→ INSTRUCTIONS FOR THE TASK: Turn the lines of every record below into a numbered list, skipping any blank lines and leaving out the pictures.

→ Stored entries:
○ ○ ○ ○ ○ ○ ○

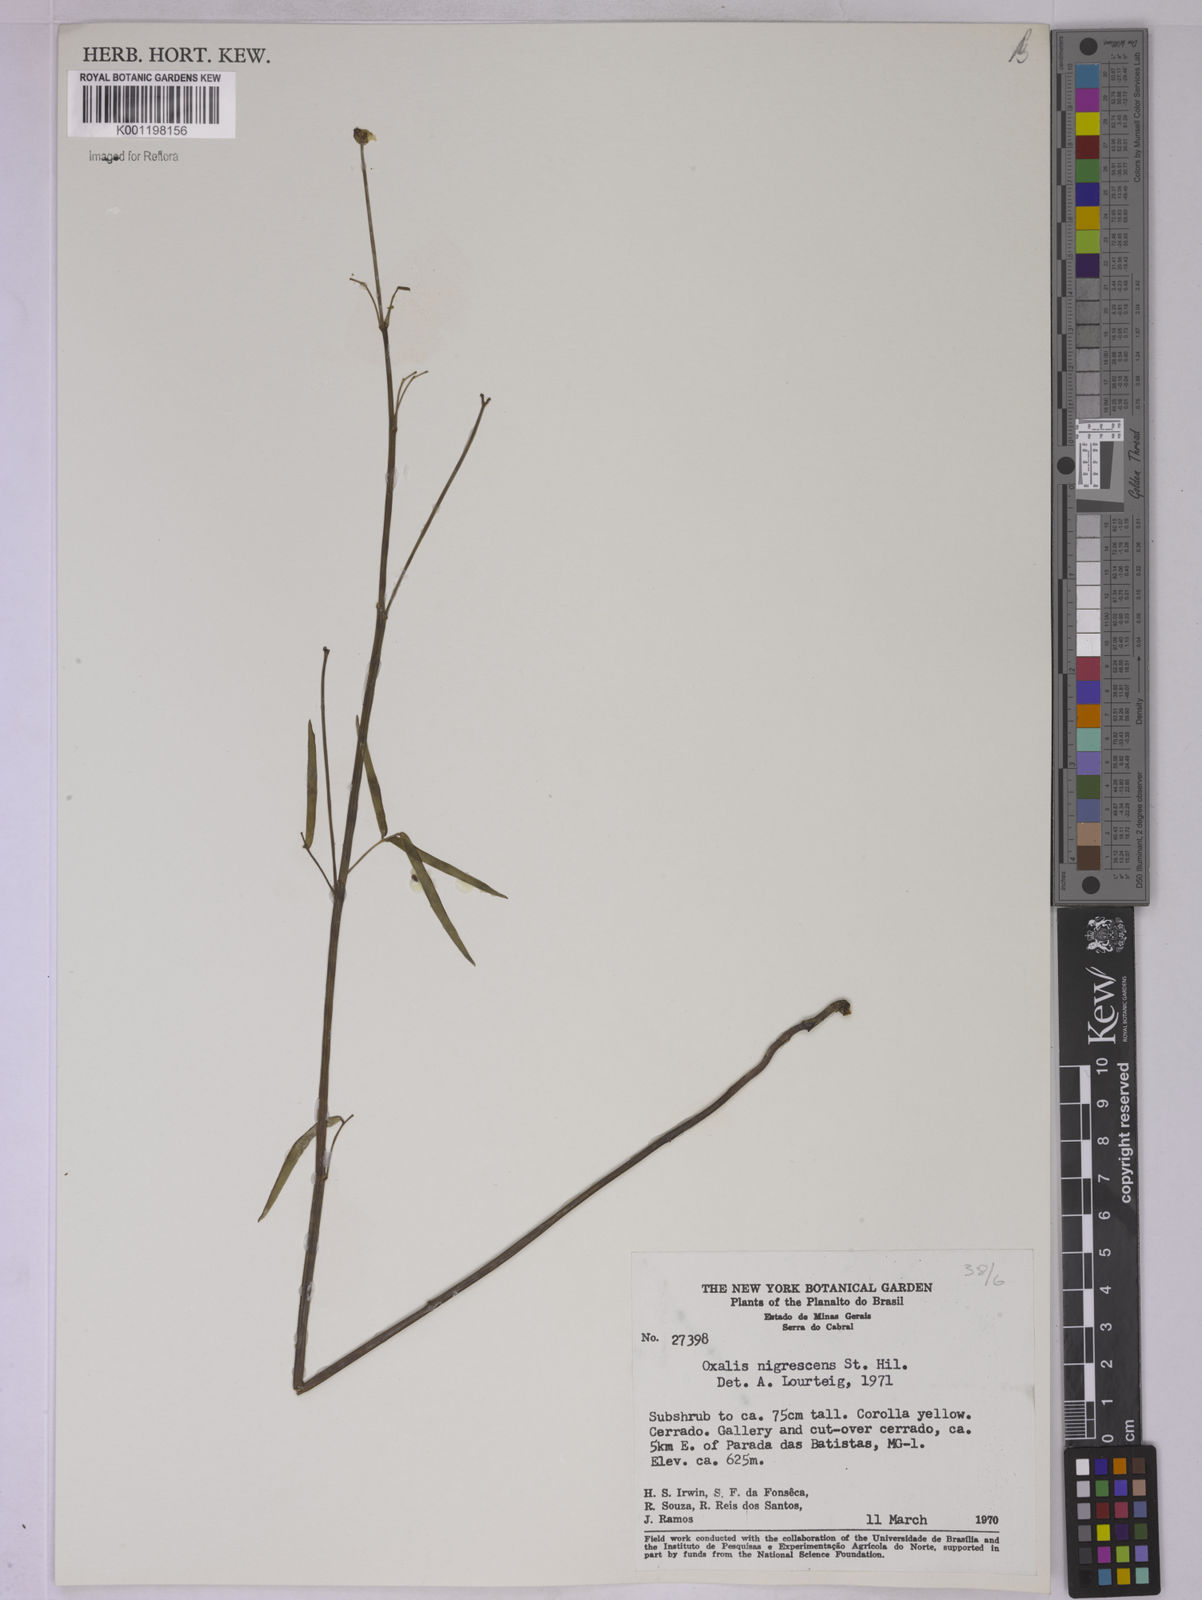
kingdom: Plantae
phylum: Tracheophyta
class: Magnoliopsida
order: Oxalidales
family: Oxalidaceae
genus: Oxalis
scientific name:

○ ○ ○ ○ ○ ○ ○

→ WRITTEN ANSWER:
1. kingdom: Plantae
2. phylum: Tracheophyta
3. class: Magnoliopsida
4. order: Oxalidales
5. family: Oxalidaceae
6. genus: Oxalis
7. scientific name:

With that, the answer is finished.